The Almighty, may He ever be blessed, made covenants with the patriarchs which will undoubtedly be kept. Indeed, Israel's return to the land is an evidence of that. But those covenants were sealed in blood. If we appeal to the fathers, we appeal to men who accepted that fact.

It is in the spirit and heart attitude of Yom Kippur that we see that our religious frypan has become small because of the things that the prophets whom we revere, railed against. We therefore cannot but ask, "Which fathers do we follow?" Do we do well to go back to Ben Zacchai in 70 A.D. or further back to Moses and the patriarchs? Do we go back to Yavneh and S'fat or to Bethel and Moriah and Mamre and Sinai where Moses received his instructions about the Tent of the Congregation and the sacrifices?

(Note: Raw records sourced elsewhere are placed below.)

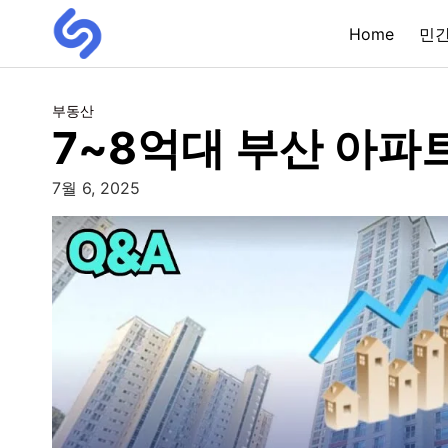
Home
민
부동산
7~8억대 부산 아파
7월 6, 2025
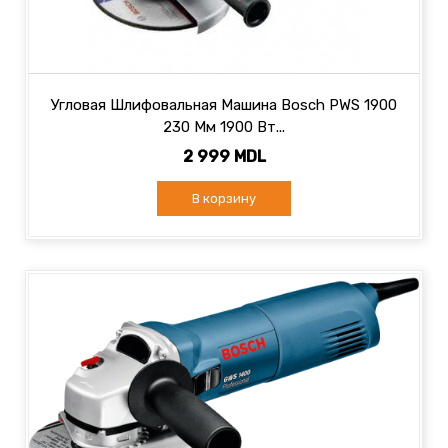
Угловая Шлифовальная Машина Bosch PWS 1900
230 Мм 1900 Вт...
2 999 MDL
В корзину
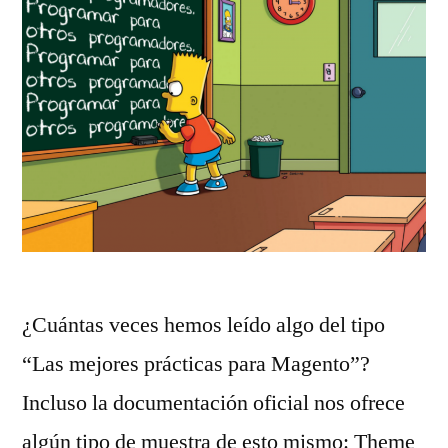
¿Cuántas veces hemos leído algo del tipo
“Las mejores prácticas para Magento”?
Incluso la documentación oficial nos ofrece
algún tipo de muestra de esto mismo: Theme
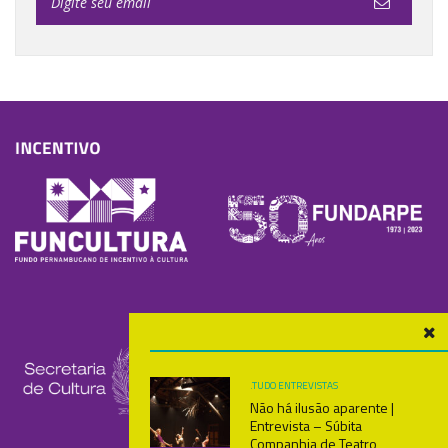
.TUDO
ENTREVISTAS
Não há ilusão aparente |
Entrevista – Súbita
Companhia de Teatro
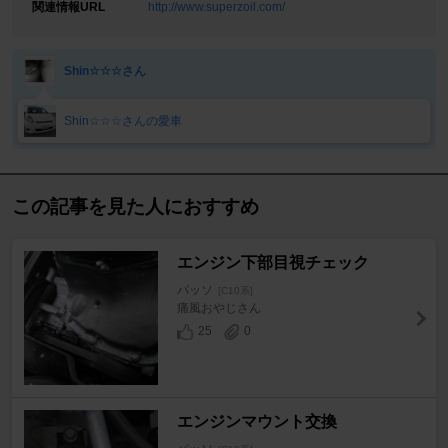
関連情報URL
http://www.superzoil.com/
Shin☆☆☆さん
Shin☆☆☆さんの愛車
この記事を見た人におすすめ
エンジン下部目視チェック
パッソ
[C10系]
痛風おやじさん
25
0
エンジンマウント交換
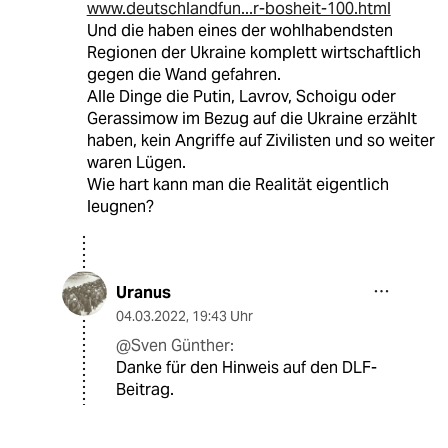
www.deutschlandfun...r-bosheit-100.html
Und die haben eines der wohlhabendsten
Regionen der Ukraine komplett wirtschaftlich
gegen die Wand gefahren.
Alle Dinge die Putin, Lavrov, Schoigu oder
Gerassimow im Bezug auf die Ukraine erzählt
haben, kein Angriffe auf Zivilisten und so weiter
waren Lügen.
Wie hart kann man die Realität eigentlich
leugnen?
Uranus
04.03.2022
,
19:43 Uhr
@Sven Günther:
Danke für den Hinweis auf den DLF-
Beitrag.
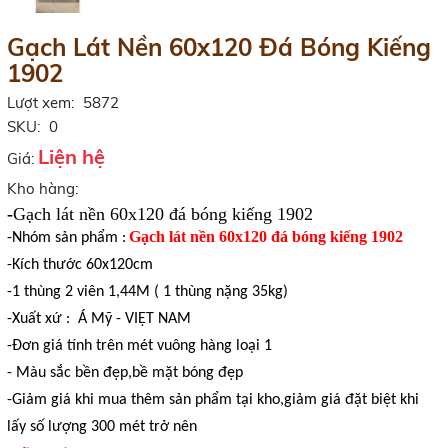
Gạch Lát Nền 60x120 Đá Bóng Kiếng
1902
Lượt xem:
5872
SKU:
0
Liện hệ
Giá:
Kho hàng:
-
Gạch lát nền 60x120 đá bóng kiếng 1902
Gạch lát nền 60x120 đá bóng kiếng 1902
-Nhóm sản phẩm :
-Kích thước 60x120cm
-1 thùng 2 viên 1,44M ( 1 thùng nặng 35kg)
-Xuất xứ : Á Mỹ - VIỆT NAM
-Đơn giá tính trên mét vuông hàng loại 1
- Màu sắc bền đẹp,bề mặt bóng đẹp
-Giảm giá khi mua thêm sản phẩm tại kho,giảm giá đặt biệt khi
lấy số lượng 300 mét trở nên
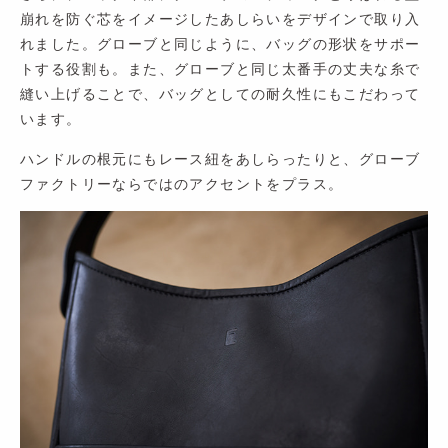
崩れを防ぐ芯をイメージしたあしらいをデザインで取り入
れました。グローブと同じように、バッグの形状をサポー
トする役割も。また、グローブと同じ太番手の丈夫な糸で
縫い上げることで、バッグとしての耐久性にもこだわって
います。
ハンドルの根元にもレース紐をあしらったりと、グローブ
ファクトリーならではのアクセントをプラス。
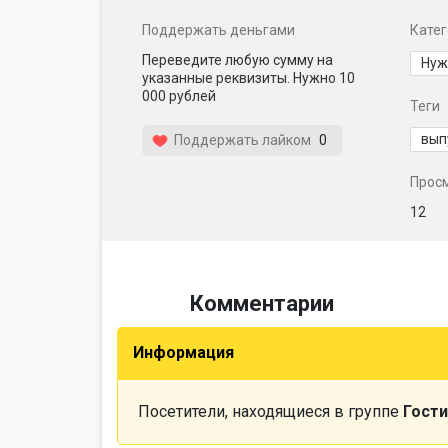
Поддержать деньгами
Кате
Переведите любую сумму на
Нуж
указанные реквизиты. Нужно 10
000 рублей
Теги
вып
Поддержать лайком
0
Прос
12
Комментарии
Информация
Посетители, находящиеся в группе
Гости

Great-grandma had her small frypan and so had to accommodate the rashers. Her reason was natural and simple. And so did Zacchai and Akiva and Moses Maimonides and the other righteous men who followed. However, THEY are not the Bookkeepers. There is Another who is King and Judge.

That fine Jewish writer, Herman Wouk asks in his book THIS IS MY GOD: "There are many serious Jews of good heart and good conscience who disregard the laws of Moses, mainly in the ceremonial part. Some have not been trained in the tradition; some have discarded it. The question arises, Whose laws are they breaking? What authority are they challenging? Who says that in this day a man born Jewish should perform certain acts and refrain from others, and by what right does anyone say so?

"Our body of law has one name, Torah or Teaching. The word extends to cover religious laws laid down, to last week's decisions and the newest commentary. But the Pentateuch of Moses remains our very Torah , our true law, our constitution and our governing code. So we start where the record of Jewish identity begins: in the books of Moses."

If only we did! Instead, we rest on Moses ben Maimon, not Moses ben Amram. And we trim our religious rashers to fit, not because we have thought much about it as a rule, but because we have a tradition to follow and we hope that somehow the God who thundered from Sinai will sing to our tune in the soft tones of a fond and indulgent father murmuring a lullaby.

But what if the Eternal is not like that, but remains always the same as the patriarchs knew Him?